Open sbrus89 opened 3 years ago

sbrus89 commented 3 years ago

This is just something I was thinking about and was wondering if anyone in the group had thoughts...

It seems to me that there will be a load imbalance caused by our domain decomposition not accounting for the fact that open-ocean cells with more vertical layers have more work associated with them than cells in shallow regions with fewer vertical layers. This issue will probably get worse as we begin putting more resolution in shallow coastal regions. It could be mitigated by using weights in the domain decomposition such that shallow subdomains contain a larger number of elements relative to open ocean subdomains to balance the load.

@mark-petersen, @xylar, @philipwjones and others: Feel free to close this if any one of you doesn't think it makes sense to look into in the future.

xylar commented 3 years ago

@sbrus89, I have a vague memory that this was discussed earlier in the project and possibly also tried. I'm not sure what the results suggested and why we didn't go that route. I'm keen to see what @mark-petersen and @philipwjones remember of that.

philipwjones commented 3 years ago

@sbrus89 and @xylar My recollection (and it could be faulty) was that we did try this, since it should be an obvious win, and we could see gains in some configurations, but the gains were limited by several other things. First, at the limits of strong scaling where the production runs typically occur, the Metis partitioning starts to lead to irregular domains with worse connectivity so the load-balanced gains were offset by increased communication. Suspect this could be fixed with different partition algorithms but we didn't pursue.
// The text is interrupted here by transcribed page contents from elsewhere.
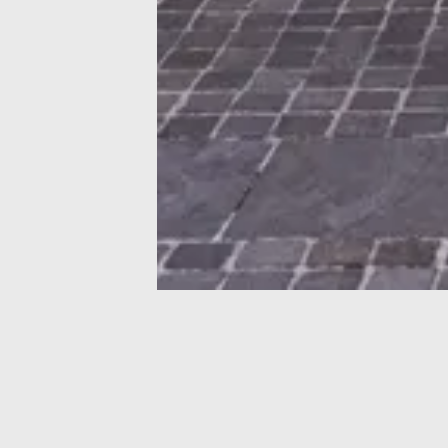
on and curiosity, we create high-quality confectionery
ory of our pastry shop, made only with fresh, seasonal
ingredients.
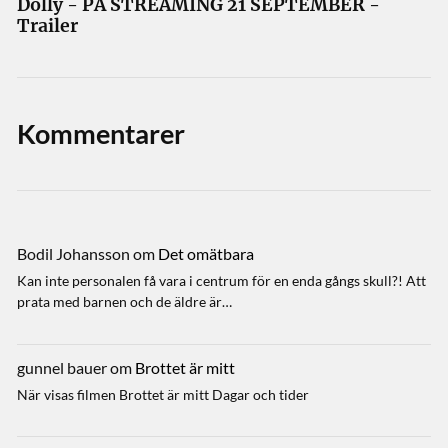
Dolly - PÅ STREAMING 21 SEPTEMBER -
Trailer
Kommentarer
Bodil Johansson
om
Det omätbara
Kan inte personalen få vara i centrum för en enda gångs skull?! Att
prata med barnen och de äldre är…
gunnel bauer
om
Brottet är mitt
När visas filmen Brottet är mitt Dagar och tider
Second, at the time, the framework was highly inefficient (and still is less performant than it should be) so we need to fix some of the framework issues first. Third, I think the vertical levels were not always a good predictor of load - there are some aspects (like the barotropic mode) that are independent so tradeoffs need to be made. Finally, I think there was some idea that we'd be moving to a true ALE scheme and better use of the vertical coordinate in which we'd alway have a lot of active layers and we would allocate them differently rather than varying the number of levels. Maybe that will still happen. I think a weighted partitioning is still worth pursuing as we revise the framework. And I think it can be a runtime option once I can integrate my online partitioning. We could even have a capability that could run a time step as part of initialization and compute the real cost per column in production and use that for the weighting. But it hasn't been a real high priority until we fix some other stuff.

mark-petersen commented 3 years ago

@sbrus89 we had a summer student try this two years ago, Divya Jaganathan. Here is her poster: https://drive.google.com/file/d/1nTcbrnE9sBGE9I5oKnFGRnyyiZm44jQB/view?usp=sharing The take-home is that it made very little difference: image Here X=0 (red) is equal MPAS partitions of 2D cells, as is currently done, X=1 (black) is equal MPI partitions of 3D cells as you suggest, and X=0.5 (blue) is in between. You can get a little speed-up at X=0.5, but only a few percent in these tests. It's because of the cost of the barotropic solver, and also that you need to bring part of the vertical column into memory anyway.

philipwjones commented 3 years ago

I can't remember - did Divya add a barrier before the barotropic solver timer? Often the wait time from load imbalance shows up in the barotropic timer. And the barotropic is where you'd see a negative impact from more irregular subdomains. As I said above, it could be a nice feature to play with. But also agree that it's probably not the highest priority at the moment and not a clear win in any case.